Task statement:
Say how many lines in the records contain "left". The reply must consist of the number alone.

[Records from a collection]
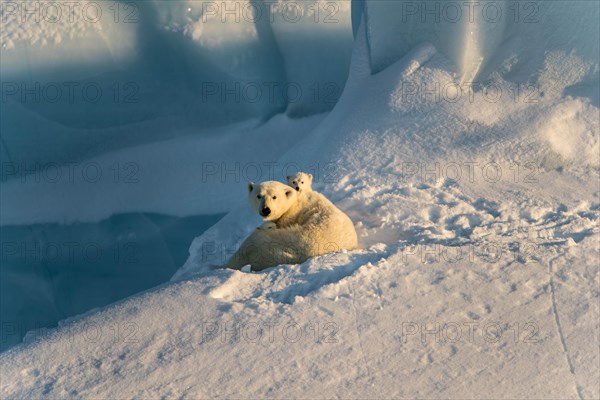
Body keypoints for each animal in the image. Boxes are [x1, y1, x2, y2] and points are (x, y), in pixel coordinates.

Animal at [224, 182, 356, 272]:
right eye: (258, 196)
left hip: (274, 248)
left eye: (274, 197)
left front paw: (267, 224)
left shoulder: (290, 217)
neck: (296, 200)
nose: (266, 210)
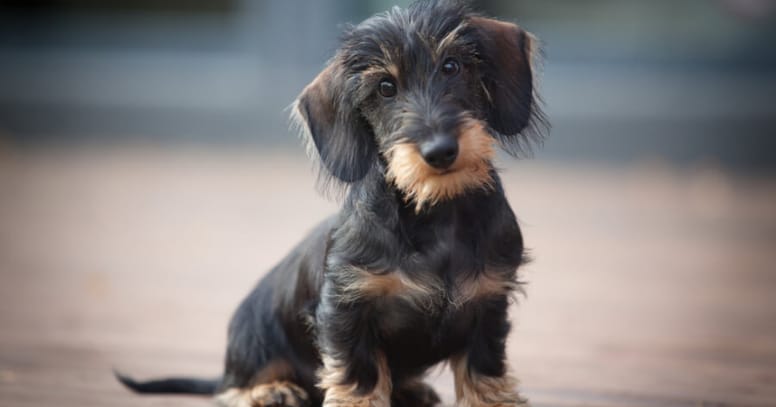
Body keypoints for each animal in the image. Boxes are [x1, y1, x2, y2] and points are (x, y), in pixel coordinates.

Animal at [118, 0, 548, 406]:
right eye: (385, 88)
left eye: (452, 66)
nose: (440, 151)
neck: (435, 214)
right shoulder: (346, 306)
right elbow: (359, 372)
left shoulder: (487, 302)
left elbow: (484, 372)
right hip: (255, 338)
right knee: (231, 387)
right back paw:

Reply:
7